JOB ITEM: In the data that follows, count the lines in which the word "below" occurs, and report that figure alone.

PROVIDED DATA:
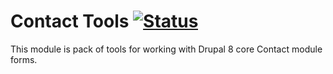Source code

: # Contact Tools [![Status](https://readthedocs.org/projects/contact-tools/badge/?version=8.x-1.x)](http://contact-tools.readthedocs.io/)

This module is pack of tools for working with Drupal 8 core Contact module forms.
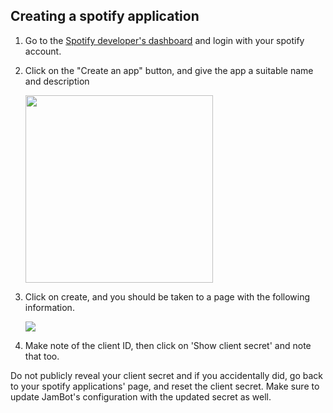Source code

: ## Creating a spotify application

1. Go to the [Spotify developer's dashboard](https://developer.spotify.com/dashboard/) and login with your spotify account.

2. Click on the "Create an app" button, and give the app a suitable name and description

    <img height = "300px" src = "https://i.imgur.com/N6u9HyR.png">

3. Click on create, and you should be taken to a page with the following information.

    <img src = "https://i.imgur.com/LPgInCP.png">

4. Make note of the client ID, then click on 'Show client secret' and note that too.

Do not publicly reveal your client secret and if you accidentally did, go back to your spotify applications' page, and reset the client secret. Make sure to update JamBot's configuration with the updated secret as well.
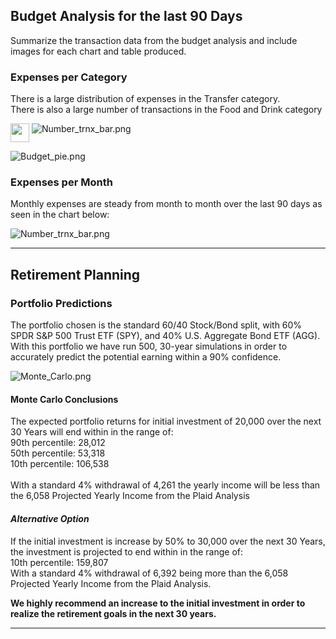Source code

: ## Budget Analysis for the last 90 Days
Summarize the transaction data from the budget analysis and include images for each chart and table produced.

### Expenses per Category
There is a large distribution of expenses in the Transfer category.  </br>
There is also a large number of transactions in the Food and Drink category </br>

<img src=./Images/Expenses_per_cat.png height="30px" align="top"> ![Number_trnx_bar.png](./Images/Number_trnx_bar.png)

![Budget_pie.png](./Images/Budget_pie.png) 

### Expenses per Month
Monthly expenses are steady from month to month over the last 90 days as seen in the chart below:

![Number_trnx_bar.png](./Images/Expenses_month_bar.png)

---

## **Retirement Planning**


### **Portfolio Predictions**

The portfolio chosen is the standard 60/40 Stock/Bond split, with 60% SPDR S&P 500 Trust ETF (SPY), and 40% U.S. Aggregate Bond ETF (AGG).  With this portfolio we have run 500, 30-year simulations in order to accurately predict  the potential earning within a 90% confidence.

![Monte_Carlo.png](./Images/Monte_Carlo.png)

#### **Monte Carlo Conclusions**

The expected portfolio returns for initial investment of 20,000 over the next 30 Years will end within in the range of: </br>
90th percentile: 28,012 </br>
50th percentile: 53,318  </br>
10th percentile: 106,538 </br>
</br>
With a standard 4% withdrawal of 4,261 the yearly income will be less than the 6,058 Projected Yearly Income from the Plaid Analysis

#### *Alternative Option*
If the initial investment is increase by 50% to 30,000 over the next 30 Years, the investment is projected to end within in the range of:</br>
10th percentile: 159,807</br>
With a standard 4% withdrawal of 6,392 being more than the 6,058 Projected Yearly Income from the Plaid Analysis.

**We highly recommend an increase to the initial investment in order to realize the retirement goals in the next 30 years.**

---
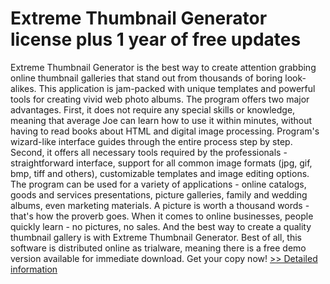 # Extreme Thumbnail Generator license plus 1 year of free updates
Extreme Thumbnail Generator is the best way to create attention grabbing online thumbnail galleries that stand out from thousands of boring look-alikes. This application is jam-packed with unique templates and powerful tools for creating vivid web photo albums.
The program offers two major advantages. First, it does not require any special skills or knowledge, meaning that average Joe can learn how to use it within minutes, without having to read books about HTML and digital image processing. Program's wizard-like interface guides through the entire process step by step. Second, it offers all necessary tools required by the professionals - straightforward interface, support for all common image formats (jpg, gif, bmp, tiff and others), customizable templates and image editing options.
The program can be used for a variety of applications - online catalogs, goods and services presentations, picture galleries, family and wedding albums, even marketing materials. A picture is worth a thousand words - that's how the proverb goes. When it comes to online businesses, people quickly learn - no pictures, no sales. And the best way to create a quality thumbnail gallery is with Extreme Thumbnail Generator.
Best of all, this software is distributed online as trialware, meaning there is a free demo version available for immediate download. Get your copy now!
[>> Detailed information](https://secure.shareit.com/shareit/product.html?productid=186599&affiliateid=200057808)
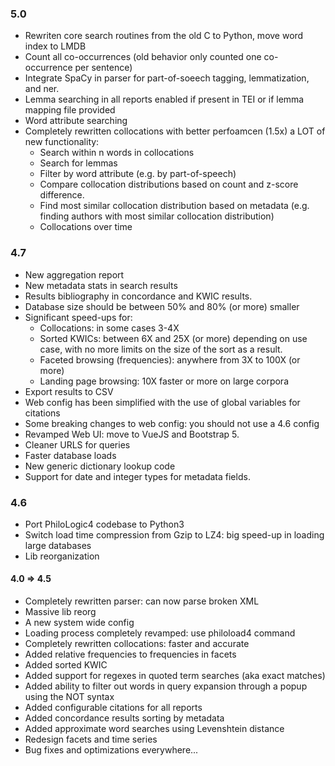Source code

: ### 5.0 ###
* Rewriten core search routines from the old C to Python, move word index to LMDB
* Count all co-occurrences (old behavior only counted one co-occurrence per sentence)
* Integrate SpaCy in parser for part-of-soeech tagging, lemmatization, and ner. 
* Lemma searching in all reports enabled if present in TEI or if lemma mapping file provided
* Word attribute searching
* Completely rewritten collocations with better perfoamcen (1.5x) a LOT of new functionality:
   * Search within n words in collocations
   * Search for lemmas
   * Filter by word attribute (e.g. by part-of-speech)
   * Compare collocation distributions based on count and z-score difference.
   * Find most similar collocation distribution based on metadata (e.g. finding authors with most similar collocation distribution)
   * Collocations over time

### 4.7 ###
- New aggregation report
- New metadata stats in search results
- Results bibliography in concordance and KWIC results.
- Database size should be between 50% and 80% (or more) smaller
- Significant speed-ups for:
    * Collocations: in some cases 3-4X
    * Sorted KWICs: between 6X and 25X (or more) depending on use case, with no more limits on the size of the sort as a result.
    * Faceted browsing (frequencies): anywhere from 3X to 100X (or more)
    * Landing page browsing: 10X faster or more on large corpora
- Export results to CSV
- Web config has been simplified with the use of global variables for citations
- Some breaking changes to web config: you should not use a 4.6 config
- Revamped Web UI: move to VueJS and Bootstrap 5.
- Cleaner URLS for queries
- Faster database loads
- New generic dictionary lookup code
- Support for date and integer types for metadata fields.

### 4.6 ###
- Port PhiloLogic4 codebase to Python3
- Switch load time compression from Gzip to LZ4: big speed-up in loading large databases
- Lib reorganization

#### 4.0 => 4.5 ####
- Completely rewritten parser: can now parse broken XML
- Massive lib reorg
- A new system wide config
- Loading process completely revamped: use philoload4 command
- Completely rewritten collocations: faster and accurate
- Added relative frequencies to frequencies in facets
- Added sorted KWIC
- Added support for regexes in quoted term searches (aka exact matches)
- Added ability to filter out words in query expansion through a popup using the NOT syntax
- Added configurable citations for all reports
- Added concordance results sorting by metadata
- Added approximate word searches using Levenshtein distance
- Redesign facets and time series
- Bug fixes and optimizations everywhere...

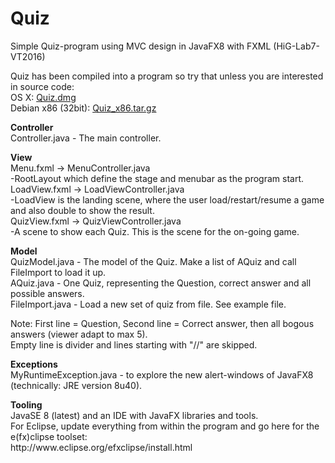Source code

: # Quiz
Simple Quiz-program using MVC design in JavaFX8 with FXML (HiG-Lab7-VT2016)<p>
Quiz has been compiled into a program so try that unless you are interested in source code:<br>
OS X: <A HREF=https://kvicktajm.se/apps/osx/Quiz.dmg>Quiz.dmg</A><br>
Debian x86 (32bit): <A HREF=https://kvicktajm.se/apps/debian/Quiz_x86.tar.gz>Quiz_x86.tar.gz</A><p>

<p><b>Controller</b><br>
Controller.java - The main controller.


<p><b>View</b><br>
Menu.fxml -> MenuController.java<br>
-RootLayout which define the stage and menubar as the program start.<br>
LoadView.fxml -> LoadViewController.java<br>
-LoadView is the landing scene, where the user load/restart/resume a game and also double to show the result.<br>
QuizView.fxml -> QuizViewController.java<br>
-A scene to show each Quiz. This is the scene for the on-going game.<br>

<p><b>Model</b><br>
QuizModel.java - The model of the Quiz. Make a list of AQuiz and call FileImport to load it up.<br>
AQuiz.java  - One Quiz, representing the Question, correct answer and all possible answers.<br>
FileImport.java - Load a new set of quiz from file. See example file.
<p>
Note: First line = Question, Second line = Correct answer, then all bogous answers (viewer adapt to max 5).<br>
Empty line is divider and lines starting with "//" are skipped.<br>

<p><b>Exceptions</b><br>
MyRuntimeException.java - to explore the new alert-windows of JavaFX8 (technically: JRE version 8u40).

<p>
<p><b>Tooling</b><br>
JavaSE 8 (latest) and an IDE with JavaFX libraries and tools.<br>
For Eclipse, update everything from within the program and go here for the e(fx)clipse toolset:<br> http://www.eclipse.org/efxclipse/install.html<br>
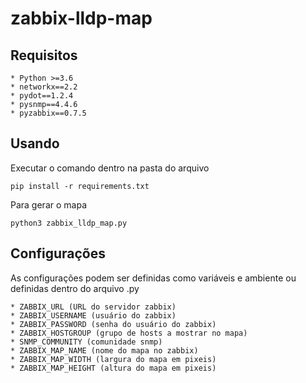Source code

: # zabbix-lldp-map

## Requisitos
	* Python >=3.6
	* networkx==2.2
    * pydot==1.2.4
    * pysnmp==4.4.6
    * pyzabbix==0.7.5

## Usando

Executar o comando dentro na pasta do arquivo

	pip install -r requirements.txt

Para gerar o mapa

	python3 zabbix_lldp_map.py

## Configurações

As configurações podem ser definidas como variáveis e ambiente ou definidas dentro do arquivo .py

	* ZABBIX_URL (URL do servidor zabbix)
	* ZABBIX_USERNAME (usuário do zabbix)
	* ZABBIX_PASSWORD (senha do usuário do zabbix)
	* ZABBIX_HOSTGROUP (grupo de hosts a mostrar no mapa)
	* SNMP_COMMUNITY (comunidade snmp)
	* ZABBIX_MAP_NAME (nome do mapa no zabbix)
	* ZABBIX_MAP_WIDTH (largura do mapa em pixeis)
	* ZABBIX_MAP_HEIGHT (altura do mapa em pixeis)
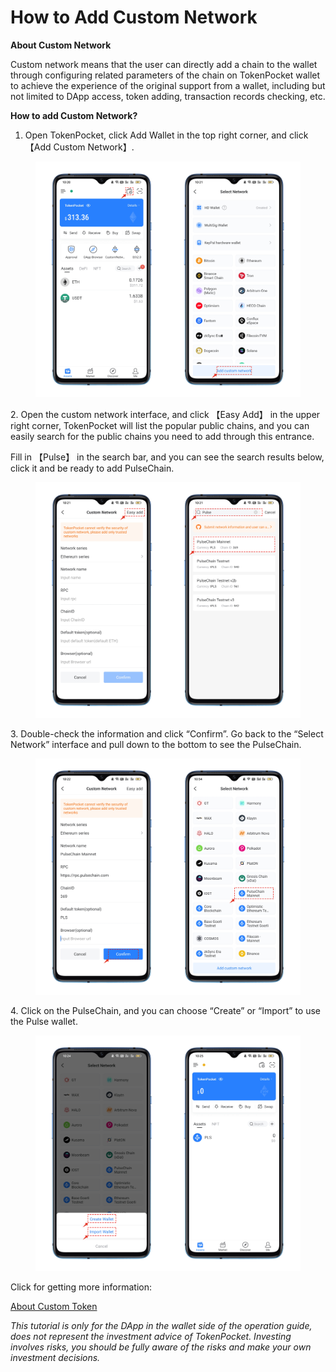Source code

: # How to Add Custom Network

**About Custom Network**

Custom network means that the user can directly add a chain to the wallet through configuring related parameters of the chain on TokenPocket wallet to achieve the experience of the original support from a wallet, including but not limited to DApp access, token adding, transaction records checking, etc.

**How to add Custom Network?**

1. Open TokenPocket, click Add Wallet in the top right corner, and click【Add Custom Network】.

<figure><img src="../.gitbook/assets/1 (2) (1) (2).png" alt=""><figcaption></figcaption></figure>

2\. Open the custom network interface, and click 【Easy Add】 in the upper right corner, TokenPocket will list the popular public chains, and you can easily search for the public chains you need to add through this entrance.

Fill in 【Pulse】  in the search bar, and you can see the search results below, click it and be ready to add PulseChain.

<figure><img src="../.gitbook/assets/2 (2) (2).png" alt=""><figcaption></figcaption></figure>

3\. Double-check the information and click “Confirm”. Go back to the “Select Network” interface and pull down to the bottom to see the PulseChain.

<figure><img src="../.gitbook/assets/3 (1) (2).png" alt=""><figcaption></figcaption></figure>

4\. Click on the PulseChain, and you can choose “Create” or “Import” to use the Pulse wallet.&#x20;

<figure><img src="../.gitbook/assets/4 (1).png" alt=""><figcaption></figcaption></figure>

Click for getting more information:

[About Custom Token](https://tphelp.gitbook.io/en/wallet-operation/about-custom-token)



_This tutorial is only for the DApp in the wallet side of the operation guide, does not represent the investment advice of TokenPocket. Investing involves risks, you should be fully aware of the risks and make your own investment decisions._
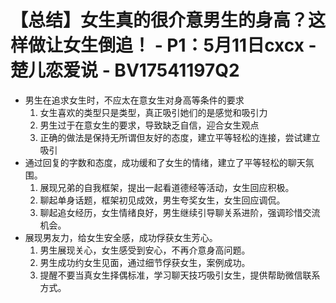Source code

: # 【总结】女生真的很介意男生的身高？这样做让女生倒追！ - P1：5月11日cxcx - 楚儿恋爱说 - BV17541197Q2

-   男生在追求女生时，不应太在意女生对身高等条件的要求
    1.  女生喜欢的类型只是类型，真正吸引她们的是感觉和吸引力
    2.  男生过于在意女生的要求，导致缺乏自信，迎合女生观点
    3.  正确的做法是保持无所谓但友好的态度，建立平等轻松的连接，尝试建立吸引
-   通过回复的字数和态度，成功缓和了女生的情绪，建立了平等轻松的聊天氛围。
    1.  展现兄弟的自我框架，提出一起看道德经等活动，女生回应积极。
    2.  聊起单身话题，框架初见成效，男生夸奖女生，女生回应调侃。
    3.  聊起追女经历，女生情绪良好，男生继续引导聊关系进阶，强调珍惜交流机会。
-   展现男友力，给女生安全感，成功俘获女生芳心。
    1.  男生展现关心，女生感受到安心，不再介意身高问题。
    2.  男生成功约女生见面，通过细节俘获女生，案例成功。
    3.  提醒不要当真女生择偶标准，学习聊天技巧吸引女生，提供帮助微信联系方式。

ANSWER SPACE: 2